I think in an ideal society people like her would not vote. And the fact that she's a student means that she's still learning about life, doesn't it? She's still in the process of becoming non-ignorant. In fact, one might say that she's just begun the process of becoming non-ignorant, since all that the public school system seems to be concerned about is broadening the students' ignorance. In a way, she is like a newborn. Ought a newborn be able to give sophisticated answers to questions on what American teachers and politicians are doing wrong?

Of course, it is true that she ought not be like a newborn. But that "ought" is a liability of those who were supposed to educate her. If no one feeds a newborn, she will starve to death. If no one teaches a newborn, she will be ignorant. It's not her fault that her teachers haven't been doing their jobs, or worse, that they have been sabotaging her intellectual growth.

Furthermore, it's impossible to watch or read any news source for all but the briefest lengths of time and not hear something about our crumbling socialist education system. If someone has never heard about it, then this is evidence that they have pretty much completely avoided any knowledge whatsoever of politics or current events.

Your premise here is that everyone needs a knowledge of politics and current events. I disagree; the time you spend on learning about politics is time you can't spend on other things that might be more important for your career. It's a question of priorities.

Nor is she unique in her ignorance of politics and current events. Nor are Americans of her age unique in their ignorance of politics and current events. There are many people like her in Western as well as Eastern Europe.
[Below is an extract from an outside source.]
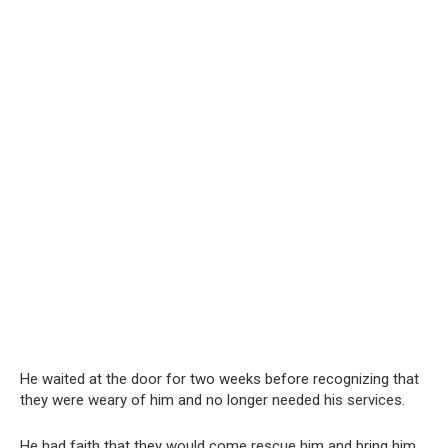
He waited at the door for two weeks before recognizing that
they were weary of him and no longer needed his services.
He had faith that they would come rescue him and bring him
That's what this thread has been all about: the premise that Americans ought to be ashamed of themselves because they are so stupid while the rest of the world is so much more sophisticated; the idea that "everyone" is right to think that America is stupid. It is this premise that I'm arguing against: to the extent that Americans are ignorant, it is because of an un-American institution (public schooling), and to the extent that Americans manage to display knowledge and intelligence in spite of their public school education, it is a testament to the merits of the truly American elements that are still left in America's culture.

To state it in simpler terms: Europeans think that individualism = stupid, and therefore America = stupid, while Europe = sophisticated. The truth is that collectivism is what's stupid, and Europeans are not all that much more sophisticated than Americans as they think. In fact, if you look at economic performance--and its motor, technological innovation--Americans have been doing much better than the Euros, even with an education system that is bent on destroying all remnants of reason in America. To me, that says that the American people are much worthier than those whose main source of satisfaction seems to be reveling in their disdain for America.

I don't know why you so strongly defend her ignorance. She won't go on a date with you, you know.

I don't know why you strongly attack her ignorance. Are you hoping it will turn her on? :lol:

And I cannot help but repeatedly comment on the inconsistency of the positions of BOTH of you. On the one hand you say she is stupid, on the other hand you seem to imply that you find her attractive. To me, that is a WHOPPING contradiction: there is nothing more repulsive than stupidity!